Check each line below for the word "down", and copy those that have it.
◆ ◆ ◆ ◆ ◆
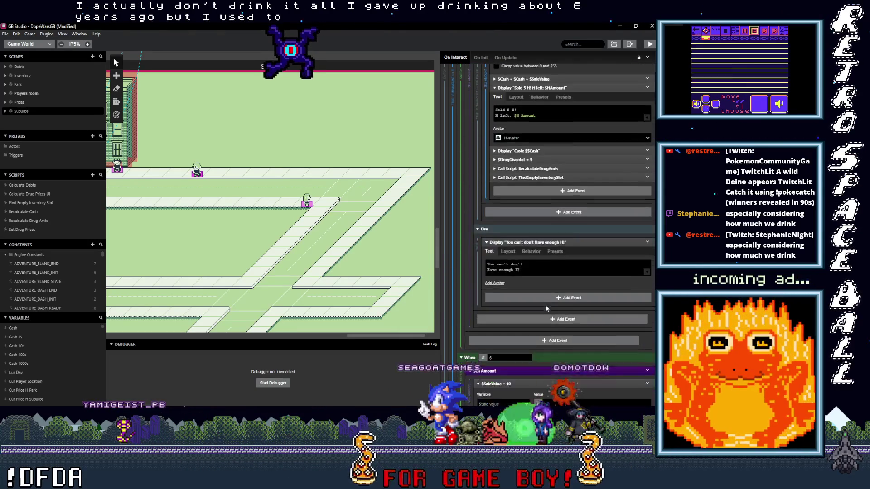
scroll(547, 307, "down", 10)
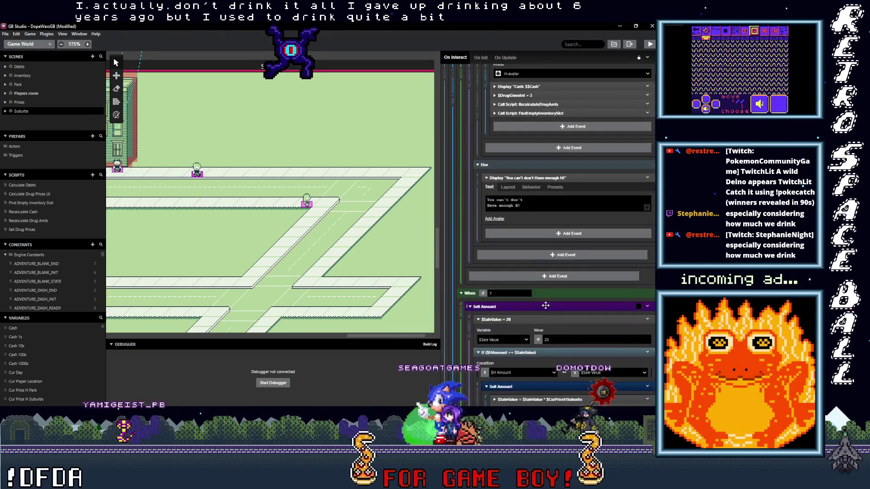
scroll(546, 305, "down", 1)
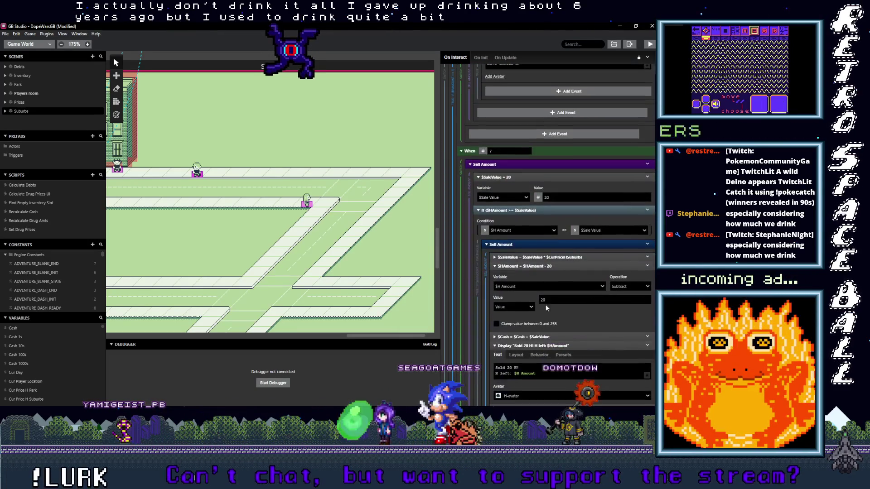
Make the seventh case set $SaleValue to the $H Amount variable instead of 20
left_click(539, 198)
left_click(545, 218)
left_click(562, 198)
◆ ◆ ◆ ◆ ◆
Response area:
scroll(547, 307, "down", 10)
scroll(546, 305, "down", 1)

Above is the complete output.